There was a moment’s pause, during which the color rushed into her face, and her handsbegan to tremble. The particular scene she had read had meant a great deal to her, how much she had not realized till she heard his evidently deeply felt words of praise.
“You think so?” she forced herself to say.
“I know it,” he returned, in the decisive voice which had often comforted her. He looked down at her, smiling. “Didn’t I always say you could do it? I don’t care what the public verdict is—and it’s quite likely to be slighting. You’ve done a splendid piece of work, and, by Jove! if you’re half as proud of it as I am——” He paused, and they both laughed.
“Dick,” she said gently after a moment, “I shouldn’t have done it at all if it hadn’t been for you.”
The door opened at the moment, and the parlor-maid came in to announce dinner.
Cecily sprang up. “Come along!” she said, gayly. “We must gallop through the courses—there are scarcely any, by the way—or else we shall be late, and I hate being late.”
Mayne followed her into the dining-room, glad and sorry for the interruption; and through dinner, and afterwards in the cab on their way to the Haymarket, they talked on indifferent topics.
“It’s going to rain,” said Cecily, as they drew up before the door, and, indeed, when they came out after the play, the streets were all wet and shining.
“Isn’t it beautiful and wonderful!” she exclaimed, as they drove home. “It’s Aladdin’s palace!” The streets were like long rivers of silver, in which were reflected trembling shafts of gold and ruby and amber. Overhead the moon sailed clear of clouds in an enormous gulf of star-sown sky. “How can any one say that London isn’t wonderful?” she went on. “To me it’s a magic city. Look at those great swinging globes. They’re shooting out starry spikes of enchantment all the time. And see those trees against the sky!”
They had turned into the Mall by this time, and Dick glanced at her. Her eyes were shining, her lips a little parted with eagerness. Suddenly he thought of the woman with whom he had walked across the meadows at Sheepcote. He recalled her drawn face and faded eyes, and something that was almost like an instinct of cruelty prompted his next words.
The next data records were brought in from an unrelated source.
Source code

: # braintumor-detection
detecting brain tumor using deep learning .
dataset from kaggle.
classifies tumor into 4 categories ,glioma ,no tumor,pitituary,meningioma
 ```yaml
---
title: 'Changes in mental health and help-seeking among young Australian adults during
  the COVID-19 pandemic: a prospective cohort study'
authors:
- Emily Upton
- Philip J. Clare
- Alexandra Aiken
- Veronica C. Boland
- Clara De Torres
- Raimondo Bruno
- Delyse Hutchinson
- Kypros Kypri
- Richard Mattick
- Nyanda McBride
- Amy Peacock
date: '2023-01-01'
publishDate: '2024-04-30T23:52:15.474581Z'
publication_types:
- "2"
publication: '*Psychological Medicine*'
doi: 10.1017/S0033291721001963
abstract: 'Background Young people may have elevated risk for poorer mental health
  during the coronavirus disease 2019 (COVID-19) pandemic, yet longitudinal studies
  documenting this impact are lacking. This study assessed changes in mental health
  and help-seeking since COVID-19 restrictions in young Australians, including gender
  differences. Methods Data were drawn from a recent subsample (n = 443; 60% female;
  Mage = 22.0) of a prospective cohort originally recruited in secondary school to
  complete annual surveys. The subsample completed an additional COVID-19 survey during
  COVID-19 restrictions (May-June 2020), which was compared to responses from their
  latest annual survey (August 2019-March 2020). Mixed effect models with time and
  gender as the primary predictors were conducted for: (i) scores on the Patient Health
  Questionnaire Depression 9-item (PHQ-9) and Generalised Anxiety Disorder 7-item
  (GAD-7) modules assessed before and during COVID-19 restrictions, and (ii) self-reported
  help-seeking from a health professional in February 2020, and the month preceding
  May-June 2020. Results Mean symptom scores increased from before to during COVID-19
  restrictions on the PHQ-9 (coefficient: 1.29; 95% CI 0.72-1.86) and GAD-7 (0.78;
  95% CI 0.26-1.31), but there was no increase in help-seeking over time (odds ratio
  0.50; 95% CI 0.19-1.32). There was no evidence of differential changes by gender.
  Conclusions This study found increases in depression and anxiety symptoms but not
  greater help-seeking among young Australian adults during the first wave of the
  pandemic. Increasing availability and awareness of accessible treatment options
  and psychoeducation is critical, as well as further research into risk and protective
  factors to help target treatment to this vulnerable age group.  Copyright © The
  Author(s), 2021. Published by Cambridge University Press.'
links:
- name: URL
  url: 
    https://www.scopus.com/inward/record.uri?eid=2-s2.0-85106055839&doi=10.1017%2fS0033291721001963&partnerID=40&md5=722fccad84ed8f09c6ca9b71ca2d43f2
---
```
“How does Miss Burton do as secretary?” he asked. He had never before alluded to her daily presence in the house.
She glanced at him a moment, in her turn.
“Oh, I believe very well,” she returned, quietly, with no trace of confusion. “Robert hopes to get his new book out in the spring.”
“And yours?”
“It’s got to be accepted first,” she returned, with a laugh. “But I shall finish it in a week, I think.” She sighed. “How I shall miss it!”
“Begin something else at once,” he advised. “You have ideas?”
“Thousands!” she said, gayly.
They were near home by this time, and Mayne put out his hand. “I congratulate you.”
Cecily looked at him. “On the book, you mean?”
“On everything,” he returned, gravely.
There was a moment’s silence.
“Good-night,” said Cecily as he took her latch-key and opened the hall door for her. “Thank you so much.”